Digno de nota é o momento em que Massa se enfurece ao pisar num boneco inflável do Tio Patinhas carregando um saco escrito “dinheiro”. Pega o boneco pelo pescoço e tenta enforcá-lo, em seguida encosta o cigarro acesso no olho do Tio Patinhas e fura a coisa. Em seguida esmurra a cabeça do boneco até afundar – note que na cabeça o Tio Patinhas estava com sua cartola preta com um cifrão de dólar desenhado em fundo vermelho. O fundo vermelho pode ser casual, mas pode também ser uma alusão ao relacionamento espúrio dos sindicatos italianos com o poder.
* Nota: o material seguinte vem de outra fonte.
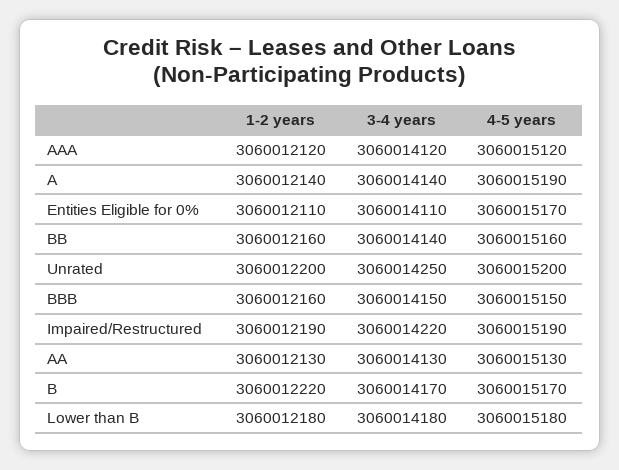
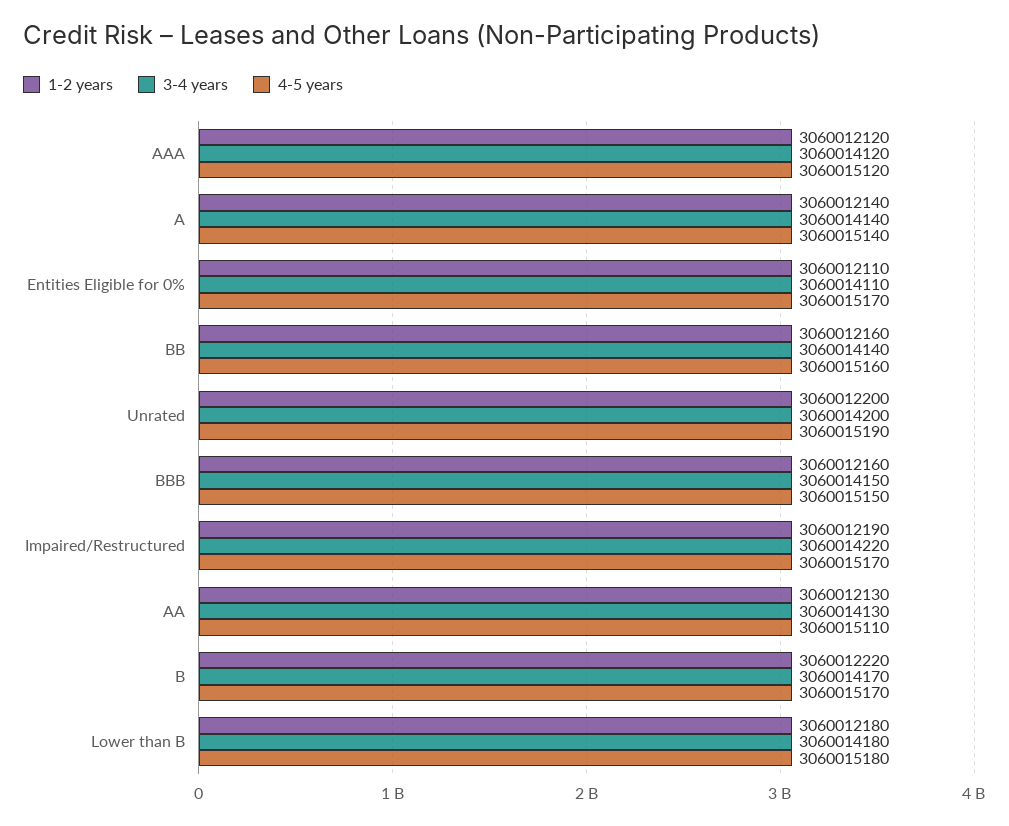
  {
    "1-2 years": {
      "AAA": 3060012120,
      "A": 3060012140,
      "Entities Eligible for 0%": 3060012110,
      "BB": 3060012160,
      "Unrated": 3060012200,
      "BBB": 3060012160,
      "Impaired/Restructured": 3060012190,
      "AA": 3060012130,
      "B": 3060012220,
      "Lower than B": 3060012180
    },
    "3-4 years": {
      "AAA": 3060014120,
      "A": 3060014140,
      "Entities Eligible for 0%": 3060014110,
      "BB": 3060014140,
-     "Unrated": 3060014250,
+     "Unrated": 3060014200,
      "BBB": 3060014150,
      "Impaired/Restructured": 3060014220,
      "AA": 3060014130,
      "B": 3060014170,
      "Lower than B": 3060014180
    },
    "4-5 years": {
      "AAA": 3060015120,
-     "A": 3060015190,
+     "A": 3060015140,
      "Entities Eligible for 0%": 3060015170,
      "BB": 3060015160,
-     "Unrated": 3060015200,
+     "Unrated": 3060015190,
      "BBB": 3060015150,
-     "Impaired/Restructured": 3060015190,
+     "Impaired/Restructured": 3060015170,
-     "AA": 3060015130,
+     "AA": 3060015110,
      "B": 3060015170,
      "Lower than B": 3060015180
    }
  }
Enquanto esmurrava o Tio Patinhas, um Massa desnorteado perguntava ao boneco se o objetivo dele controlar sua vida.




Na cena final, envolvidos pelo ambiente ensurdecedor da linha de montagem, Massa está com os companheiros e conta uma estória. Fala de um sonho que teve, ele tinha morrido e era incentivado por Militina (seu amigo do manicômio) a botar abaixo os muros que separavam todos eles do Paraíso. Derrubado o muro, havia um nevoeiro e depois foram aparecendo os trabalhadores. De acordo com Peter Bondanella, Elio Petri só acreditava na possibilidade da classe operária alcançar o Paraíso caso conseguisse destruir o muro (o capitalismo industrial) que os separa do seu sonho de um trabalho não-alienado.


1. BONDANELLA, Peter. Italian Cinema. From Neorealism to the Present. New York/London: Continuum, 3ª ed, 2008 [1983]. Pp. 336-7.
2. Idem, pp. 318-9.
3. PRUDENZI, Angela; RESEGOTTI, Elisa. Cinema Político Italiano. Anos 60 e 70. São Paulo: Cosac & Naify, 2006. P. 100.